The other form is: I didn't have a car in college. I didn't set out to find someone with a car and befriend them, but someone I knew happened to have one. He'd drive the lot of us around, we'd occassionally buy his meal or fuel. We became good friends but the circumstance of our need and his ability to satisfy it certainly enabled or encouraged our social contact. The debt, then, can be a pretext of sorts. You want friends, you're not good at it. You can either provide a resource to others (running the risk of being the guy that gets used all the time) or seek resources from others, and repay them in some fashion. It's not the only way, but looking back on a number of my friendships, many (not deliberately) started off in this manner.

EDIT: Examples of debt-enabled friendships:

The car situation above with a couple friends in college.

The reverse, I was the top student in a few classes and ended up with a circle of friends that came out of people wanting to study with me.

I was in need of a job, someone helped me out and we became good friends. And the reverse again, I turned down a job offer but referred a peripheral friend (friends, but not close) and we became much better friends afterward.

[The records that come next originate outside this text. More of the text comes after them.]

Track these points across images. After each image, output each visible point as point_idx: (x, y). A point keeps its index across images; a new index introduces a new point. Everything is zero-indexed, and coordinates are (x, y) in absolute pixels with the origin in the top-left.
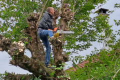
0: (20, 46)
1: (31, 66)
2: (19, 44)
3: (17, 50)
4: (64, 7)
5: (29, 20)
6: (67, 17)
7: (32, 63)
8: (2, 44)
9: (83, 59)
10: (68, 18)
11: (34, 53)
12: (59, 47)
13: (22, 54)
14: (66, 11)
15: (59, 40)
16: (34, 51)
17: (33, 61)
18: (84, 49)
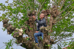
0: (20, 32)
1: (28, 45)
2: (20, 30)
3: (17, 34)
4: (53, 8)
5: (29, 15)
6: (54, 14)
7: (28, 43)
8: (10, 30)
9: (67, 44)
10: (56, 15)
11: (30, 37)
12: (46, 33)
13: (21, 37)
14: (54, 10)
15: (46, 29)
16: (30, 36)
17: (29, 42)
18: (67, 37)
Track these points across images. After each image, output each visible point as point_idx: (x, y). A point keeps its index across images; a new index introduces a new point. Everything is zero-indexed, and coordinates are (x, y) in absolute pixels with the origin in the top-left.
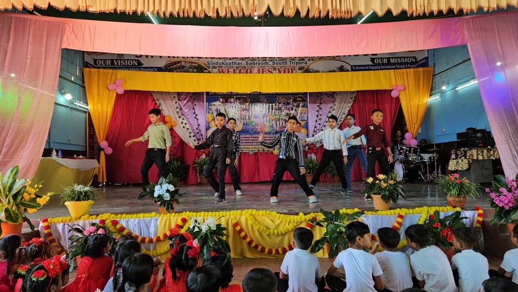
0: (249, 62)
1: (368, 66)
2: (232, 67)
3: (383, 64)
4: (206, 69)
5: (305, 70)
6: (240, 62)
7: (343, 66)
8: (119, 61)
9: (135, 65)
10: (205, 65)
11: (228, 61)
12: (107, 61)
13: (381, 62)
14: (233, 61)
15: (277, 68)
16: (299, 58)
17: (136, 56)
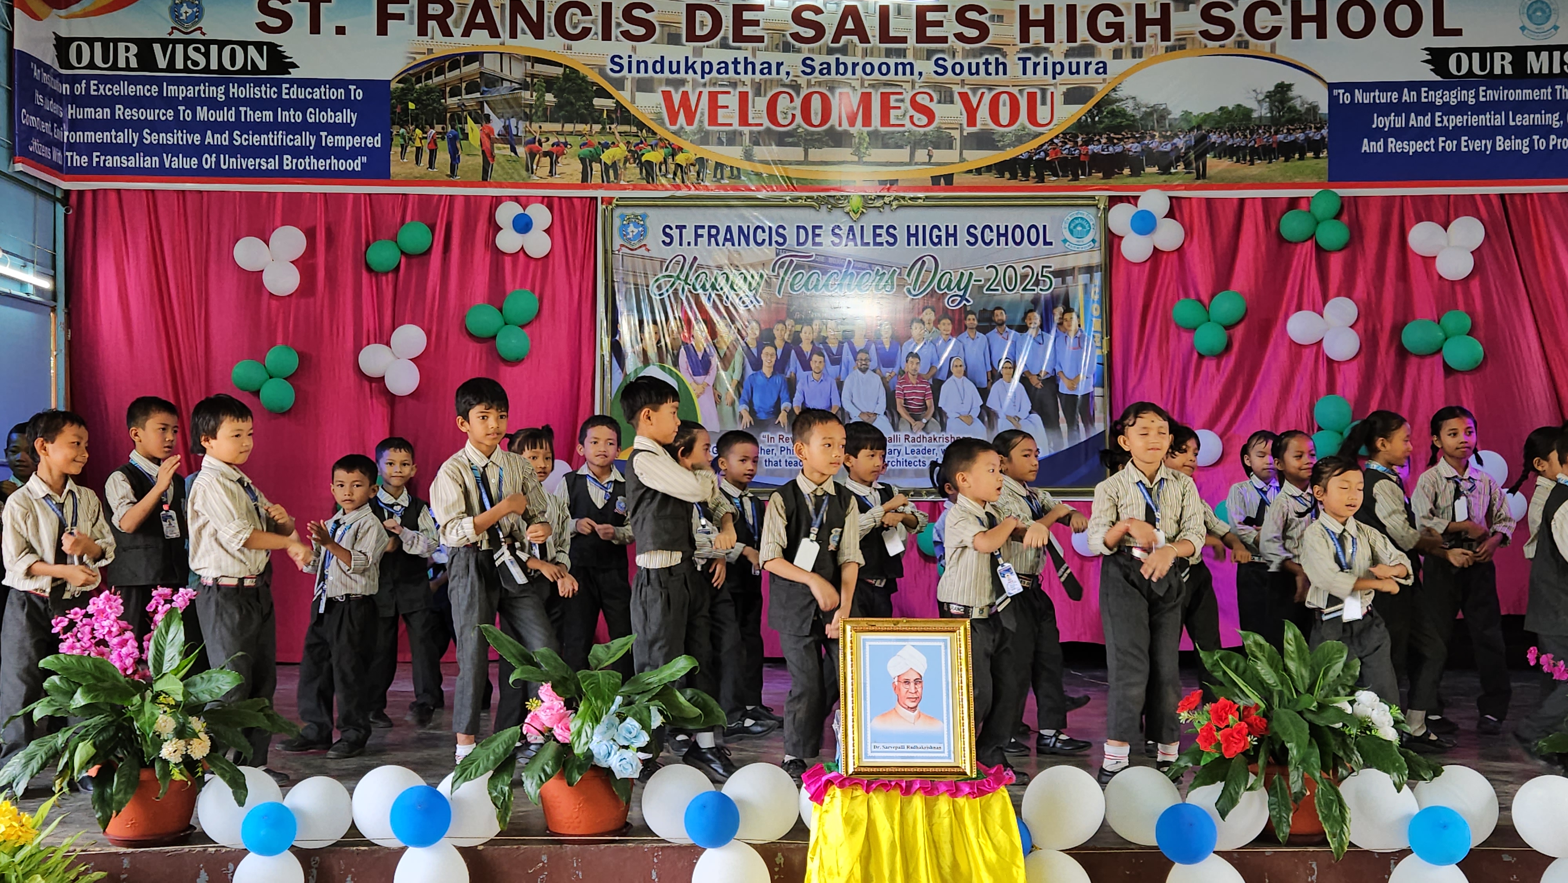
0: (818, 60)
1: (1414, 86)
2: (734, 85)
3: (1493, 80)
4: (603, 93)
5: (1098, 106)
6: (774, 57)
7: (1289, 87)
8: (180, 48)
9: (255, 69)
10: (602, 72)
11: (714, 54)
12: (121, 46)
13: (1483, 67)
14: (741, 56)
15: (957, 89)
16: (1066, 46)
17: (262, 26)
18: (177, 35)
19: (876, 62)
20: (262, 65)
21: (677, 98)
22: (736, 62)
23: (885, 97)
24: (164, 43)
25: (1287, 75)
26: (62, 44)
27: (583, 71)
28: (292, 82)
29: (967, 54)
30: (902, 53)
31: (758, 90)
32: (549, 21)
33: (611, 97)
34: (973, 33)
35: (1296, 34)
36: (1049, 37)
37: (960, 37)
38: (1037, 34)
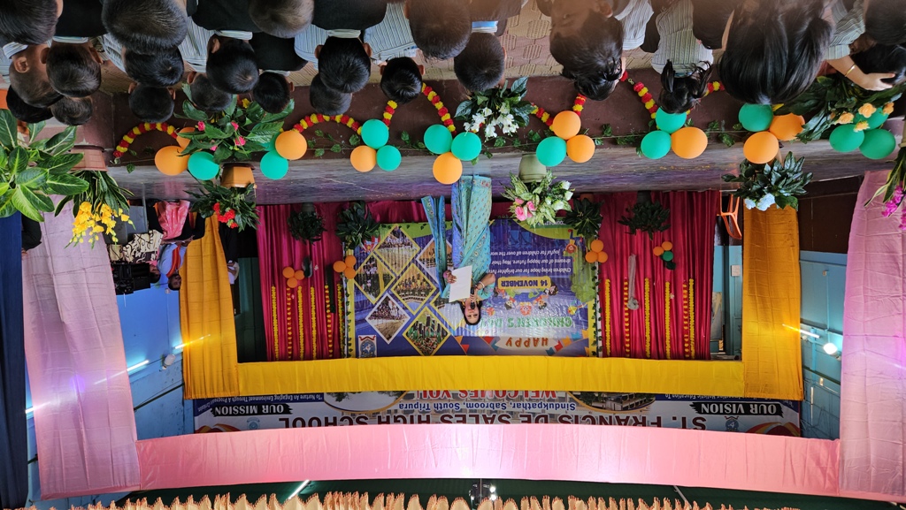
2: (530, 400)
3: (269, 403)
4: (577, 396)
5: (402, 394)
9: (706, 404)
10: (578, 404)
11: (537, 410)
12: (756, 412)
13: (272, 408)
14: (528, 410)
15: (451, 399)
16: (413, 414)
17: (704, 420)
18: (736, 416)
19: (480, 408)
20: (703, 405)
21: (551, 395)
22: (530, 408)
23: (476, 395)
24: (740, 413)
25: (338, 404)
26: (779, 412)
27: (584, 404)
28: (692, 400)
29: (448, 411)
30: (471, 411)
31: (521, 398)
32: (598, 421)
33: (575, 395)
34: (446, 418)
35: (335, 419)
36: (420, 417)
37: (451, 417)
38: (424, 418)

I didn't have cable for a couple years, met a guy first week of grad school who was also a Stargate SG-1 fan and did have cable. Neither of us knew anyone there, we used this as an excuse to hang out with each other. I had extra furniture, so I loaned him a couple chairs. This is probably the best example, it was a minor debt (I loaned him a couple $40 chairs, he let me hang out in his apartment on Friday nights). Neither of us really owed the other anything in return for this, we both just wanted a friend in a place where we were otherwise alone.

I could be wrong, but I understood this to be a way of getting yourself in the door. Bonds created by the "indebtedness" are I think starting points to spending time with people and getting to know them, rather than a friendship in and of themselves.
It might be a starting point but it doesn't provide the fundamentals to get you where you want to go.

This reminds me of what pickup artists teach. They teach tactics for how to get in the door, and forget about the fundamentals of actually building a real relationship.